──────── Input records
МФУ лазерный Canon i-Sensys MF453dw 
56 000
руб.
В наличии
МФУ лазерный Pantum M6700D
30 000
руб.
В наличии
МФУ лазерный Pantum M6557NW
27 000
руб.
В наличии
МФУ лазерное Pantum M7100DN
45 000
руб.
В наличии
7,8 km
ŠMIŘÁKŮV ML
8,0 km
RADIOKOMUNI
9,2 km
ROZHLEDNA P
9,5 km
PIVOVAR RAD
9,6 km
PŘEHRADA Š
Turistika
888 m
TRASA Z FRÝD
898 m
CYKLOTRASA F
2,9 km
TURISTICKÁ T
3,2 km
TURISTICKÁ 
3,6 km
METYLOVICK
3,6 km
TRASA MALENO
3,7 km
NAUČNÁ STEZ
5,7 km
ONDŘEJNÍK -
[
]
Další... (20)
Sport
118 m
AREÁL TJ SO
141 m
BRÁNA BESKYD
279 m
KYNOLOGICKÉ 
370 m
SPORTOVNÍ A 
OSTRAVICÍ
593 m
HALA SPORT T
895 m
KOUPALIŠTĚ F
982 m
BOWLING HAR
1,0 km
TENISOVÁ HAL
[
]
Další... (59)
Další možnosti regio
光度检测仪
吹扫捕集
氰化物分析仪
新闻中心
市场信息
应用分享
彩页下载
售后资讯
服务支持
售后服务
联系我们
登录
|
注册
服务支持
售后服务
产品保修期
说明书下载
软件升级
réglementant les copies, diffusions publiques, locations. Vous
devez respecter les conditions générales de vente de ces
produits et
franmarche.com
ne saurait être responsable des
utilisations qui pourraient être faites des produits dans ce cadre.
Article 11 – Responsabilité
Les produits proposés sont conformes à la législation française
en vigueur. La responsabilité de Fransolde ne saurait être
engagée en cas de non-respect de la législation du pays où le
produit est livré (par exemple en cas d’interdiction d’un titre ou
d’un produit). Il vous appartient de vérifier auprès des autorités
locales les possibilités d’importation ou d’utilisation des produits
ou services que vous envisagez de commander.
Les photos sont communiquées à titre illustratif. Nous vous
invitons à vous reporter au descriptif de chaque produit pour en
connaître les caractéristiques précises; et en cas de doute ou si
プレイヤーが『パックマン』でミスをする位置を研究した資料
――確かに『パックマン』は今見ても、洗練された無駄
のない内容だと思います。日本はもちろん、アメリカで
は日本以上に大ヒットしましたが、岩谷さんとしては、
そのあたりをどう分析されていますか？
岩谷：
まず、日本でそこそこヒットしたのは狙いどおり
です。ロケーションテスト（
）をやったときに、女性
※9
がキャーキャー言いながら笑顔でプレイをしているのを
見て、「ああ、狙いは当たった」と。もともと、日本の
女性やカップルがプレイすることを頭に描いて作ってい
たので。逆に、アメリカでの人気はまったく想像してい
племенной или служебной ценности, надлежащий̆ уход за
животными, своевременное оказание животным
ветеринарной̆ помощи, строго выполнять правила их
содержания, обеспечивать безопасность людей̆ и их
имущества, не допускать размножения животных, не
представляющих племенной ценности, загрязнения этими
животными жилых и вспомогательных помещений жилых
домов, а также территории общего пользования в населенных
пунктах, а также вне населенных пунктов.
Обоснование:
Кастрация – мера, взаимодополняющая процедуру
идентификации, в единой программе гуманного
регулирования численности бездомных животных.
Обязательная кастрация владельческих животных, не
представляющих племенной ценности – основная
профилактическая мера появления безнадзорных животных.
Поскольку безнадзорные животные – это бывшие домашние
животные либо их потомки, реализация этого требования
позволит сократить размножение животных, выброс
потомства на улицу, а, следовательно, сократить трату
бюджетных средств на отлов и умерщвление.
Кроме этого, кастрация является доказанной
────────────────
> _Task_: Check each line of the records for the word "Další", and show the lines that contain it.

> _Solution to the problem_:
Další... (20)
Další... (59)
Další možnosti regio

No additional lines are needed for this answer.